You're allowed to sign up for benefits as early as age 62, but you're not entitled to your full monthly benefit based on your earnings history until you reach full retirement age, which is either 66, 67, or somewhere in between, depending on the year you were born. Claiming benefits ahead of full retirement age will shrink them for life, and if you're low on savings, that's a hit you probably can't afford.
In fact, if your savings situation is really dire, you should consider holding off on claiming Social Security past full retirement age. For each year you delay your filing, you boost your benefits by 8%, up until age 70.
3. Tapping your retirement plan early
When money gets tight, it can be tempting to take an early withdrawal from your 401(k) or IRA. That way, you don't have to go through the hassle of applying for a loan or risk getting denied.
But raiding your retirement plan early could hurt you in more ways than one. First of all, if you remove funds from a 401(k) or IRA prior to age 59 1/2, you'll risk a 10% early withdrawal penalty on the amount you remove -- though it's worth noting that right now, due to the COVID-19 crisis, you can actually withdraw up to $100,000 from a 401(k) or IRA at any age and avoid that 10% penalty.
Even without the penalty, the danger of taking an early retirement plan withdrawal is that you'll leave yourself with less money for -- you guessed it -- retirement. Remember, the money in your retirement account doesn't just sit there doing nothing; it gets invested to generate growth.
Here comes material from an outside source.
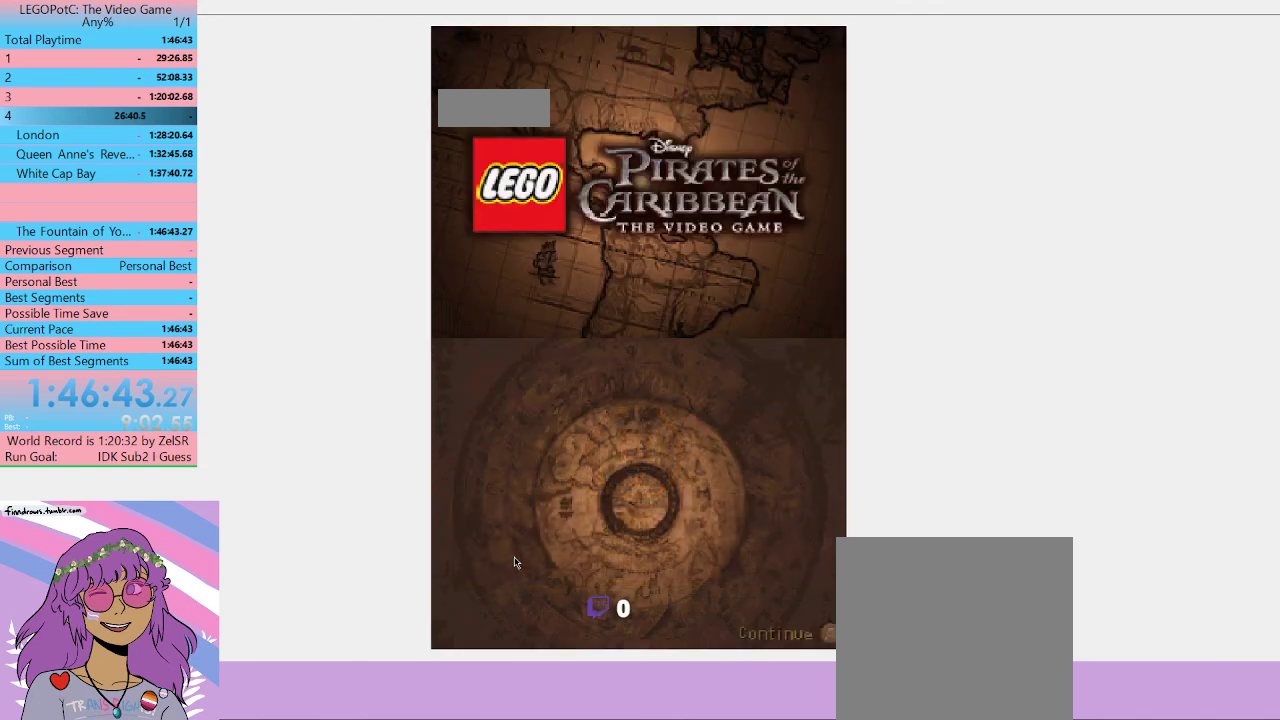
{"buttons": ["B"], "left_stick": "center", "right_stick": "center", "events": [[33, "B", "up"], [100, "B", "down"], [200, "B", "up"], [233, "B", "down"], [433, "B", "up"], [500, "B", "down"]]}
If you take a $10,000 withdrawal ahead of retirement that you never pay back and you don't leave the workforce for another 30 years, you'll lose out on a total of $76,000 if your investments normally generate a 7% average yearly return.
That's why it really pays to leave your savings alone. Right now, if you're badly affected by COVID-19, that may not be possible, but if you do take an early withdrawal and your financial situation improves in a year, do your best to repay that distribution so it can stay invested.
After holding down a job for a lifetime, you deserve to enjoy your senior years to the fullest. Avoid these mistakes, and you'll hopefully get to do just that.